Dobbiamo ancora avvertire in particolare i filosofi che l’Universale e l’individuale non sono affatto per noi ciò che essi chiamano «categorie»; e ricorderemo loro, poiché i moderni sembrano averlo un poco dimenticato, che le «categorie», nell’accezione aristotelica della parola, non sono che i più generali fra tutti i generi, e perciò appartengono ancora all’ambito dell’individuale, di cui d’altronde, da un certo punto di vista, segnano il limite. Sarebbe più giusto assimilare all’Universale ciò che gli scolastici chiamano i «trascendentali», che appunto oltrepassano tutti i generi, comprese le «categorie»; ma, se questi «trascendentali» appartengono all’ordine universale, sarebbe però sempre un errore credere che costituiscano tutto l’Universale, o anche che siano ciò che vi è di più importante per la metafisica pura; essi sono coestensivi all’Essere, ma non vanno affatto al di là dell’Essere, al quale d’altronde si ferma la dottrina che così li concepisce. Ora, se l’«ontologia» o conoscenza dell’Essere rientra nella metafisica, essa è però lungi dal costituire tutta quanta la metafisica, poiché l’Essere non è affatto il non-manifestato in Sé, ma semplicemente il principio della manifestazione; di conseguenza, ciò che è di là dall’Essere è metafisicamente molto più importante dell’Essere stesso. In altre parole è Brahma, non Îshwara, che dev’essere riconosciuto come il Principio Supremo; ciò è dichiarato espressamente e prima di ogni altra cosa dai Brahma-Sûtra, che esordiscono con queste parole: «Ora comincia lo studio di Brahma», a cui Shankarâchârya aggiunge il seguente commento: «Ingiungendo la ricerca di Brahma, questo primo sûtra raccomanda uno studio ragionato dei testi delle Upanishad, fatto con l’aiuto di una dialettica che (prendendoli per base e principio) non sia mai in disaccordo con essi e che, come essi (ma a titolo di semplice mezzo ausiliario), si proponga per fine la Liberazione».

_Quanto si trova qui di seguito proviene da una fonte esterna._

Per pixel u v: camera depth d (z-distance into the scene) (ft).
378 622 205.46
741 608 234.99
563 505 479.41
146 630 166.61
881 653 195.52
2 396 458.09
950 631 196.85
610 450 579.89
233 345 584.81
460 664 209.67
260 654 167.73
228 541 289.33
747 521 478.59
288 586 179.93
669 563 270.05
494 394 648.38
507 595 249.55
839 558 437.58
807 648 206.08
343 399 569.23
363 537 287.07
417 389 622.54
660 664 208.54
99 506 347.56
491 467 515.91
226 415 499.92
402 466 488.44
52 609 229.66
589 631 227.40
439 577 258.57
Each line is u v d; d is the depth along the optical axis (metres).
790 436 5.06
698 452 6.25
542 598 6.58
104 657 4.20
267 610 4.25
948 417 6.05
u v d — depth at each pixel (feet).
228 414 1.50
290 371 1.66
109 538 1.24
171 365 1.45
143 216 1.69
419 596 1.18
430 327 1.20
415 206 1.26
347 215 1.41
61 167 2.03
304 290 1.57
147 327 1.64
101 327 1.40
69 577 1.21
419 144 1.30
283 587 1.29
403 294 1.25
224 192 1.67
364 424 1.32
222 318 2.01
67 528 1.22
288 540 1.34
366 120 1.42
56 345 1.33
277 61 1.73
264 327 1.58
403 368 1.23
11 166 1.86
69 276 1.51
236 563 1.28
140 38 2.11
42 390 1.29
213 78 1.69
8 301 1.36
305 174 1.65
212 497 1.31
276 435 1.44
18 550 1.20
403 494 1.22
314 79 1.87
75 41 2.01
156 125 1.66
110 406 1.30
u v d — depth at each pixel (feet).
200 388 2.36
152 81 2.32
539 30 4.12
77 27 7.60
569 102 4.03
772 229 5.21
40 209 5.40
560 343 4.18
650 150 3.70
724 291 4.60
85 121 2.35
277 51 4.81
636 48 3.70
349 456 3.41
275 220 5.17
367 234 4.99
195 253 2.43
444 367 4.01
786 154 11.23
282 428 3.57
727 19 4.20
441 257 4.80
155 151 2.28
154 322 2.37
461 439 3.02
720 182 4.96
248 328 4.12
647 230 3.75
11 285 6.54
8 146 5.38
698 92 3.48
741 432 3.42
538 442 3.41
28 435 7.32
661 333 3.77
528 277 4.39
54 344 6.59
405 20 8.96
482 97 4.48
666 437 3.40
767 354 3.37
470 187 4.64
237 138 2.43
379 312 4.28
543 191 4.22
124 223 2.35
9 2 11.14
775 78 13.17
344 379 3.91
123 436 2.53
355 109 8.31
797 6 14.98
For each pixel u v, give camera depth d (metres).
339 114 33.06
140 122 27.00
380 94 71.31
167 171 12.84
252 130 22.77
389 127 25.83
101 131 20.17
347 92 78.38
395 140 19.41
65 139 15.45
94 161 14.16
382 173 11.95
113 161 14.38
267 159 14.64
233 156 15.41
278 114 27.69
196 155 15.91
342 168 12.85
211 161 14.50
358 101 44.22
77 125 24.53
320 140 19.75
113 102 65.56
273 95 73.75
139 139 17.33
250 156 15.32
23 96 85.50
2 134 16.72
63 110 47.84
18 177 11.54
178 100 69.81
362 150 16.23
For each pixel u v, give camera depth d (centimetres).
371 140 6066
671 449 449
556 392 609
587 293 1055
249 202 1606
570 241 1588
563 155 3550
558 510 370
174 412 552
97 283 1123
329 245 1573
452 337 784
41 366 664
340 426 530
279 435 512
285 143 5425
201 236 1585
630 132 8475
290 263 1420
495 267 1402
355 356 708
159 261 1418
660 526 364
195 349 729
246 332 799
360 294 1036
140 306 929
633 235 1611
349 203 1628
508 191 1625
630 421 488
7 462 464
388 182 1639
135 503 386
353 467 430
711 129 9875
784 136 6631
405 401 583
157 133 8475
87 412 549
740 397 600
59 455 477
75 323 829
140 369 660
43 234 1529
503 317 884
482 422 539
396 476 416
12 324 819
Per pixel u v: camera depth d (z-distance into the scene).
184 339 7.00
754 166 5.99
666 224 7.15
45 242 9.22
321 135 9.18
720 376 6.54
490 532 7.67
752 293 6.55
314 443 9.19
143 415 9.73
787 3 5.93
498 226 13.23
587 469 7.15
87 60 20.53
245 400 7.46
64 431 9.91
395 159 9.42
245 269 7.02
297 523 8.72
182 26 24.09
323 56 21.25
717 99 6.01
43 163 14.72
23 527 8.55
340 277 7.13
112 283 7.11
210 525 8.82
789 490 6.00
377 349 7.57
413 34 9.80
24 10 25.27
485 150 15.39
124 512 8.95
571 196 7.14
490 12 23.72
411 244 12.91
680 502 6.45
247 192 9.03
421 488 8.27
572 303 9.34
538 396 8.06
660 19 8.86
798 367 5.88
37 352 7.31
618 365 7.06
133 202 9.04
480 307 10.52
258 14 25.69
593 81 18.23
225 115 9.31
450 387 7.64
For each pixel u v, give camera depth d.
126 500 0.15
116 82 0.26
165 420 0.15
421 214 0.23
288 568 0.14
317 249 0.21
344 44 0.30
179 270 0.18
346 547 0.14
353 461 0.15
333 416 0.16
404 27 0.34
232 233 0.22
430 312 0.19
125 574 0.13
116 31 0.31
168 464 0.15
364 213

[1] Léon Daudet, in alcune sue opere (L’Hérédo e Le Monde des images), ha distinto nell’essere umano ciò che chiama il «Sé» e l’«io»; ma per noi fanno entrambi ugualmente parte dell’individualità, e tutto ciò è di competenza della psicologia che, per contro, non può in alcun modo raggiungere la personalità; questa distinzione indica tuttavia una sorta di presentimento, assai degno di nota in un autore che non ha la pretesa di essere un metafisico.
[2] Esporremo più compiutamente in altri studi la teoria metafisica degli stati multipli dell’essere; qui accenniamo ciò che è indispensabile per la comprensione di quanto concerne la costituzione dell’essere umano.
[3] Teologicamente, quando si dice che «Dio è puro spirito», è verosimile che anche questo non debba essere inteso in un senso in cui «spirito» si oppone a «materia», e in cui questi due termini possono essere compresi soltanto uno in relazione all’altro, poiché in tal caso si giungerebbe a una specie di concezione «demiurgica», più o meno prossima a quella attribuita al Manicheismo; non è men vero che una tale espressione è di quelle che possono facilmente dar luogo a false interpretazioni, che finiscono con il sostituire «un essere» all’Essere puro.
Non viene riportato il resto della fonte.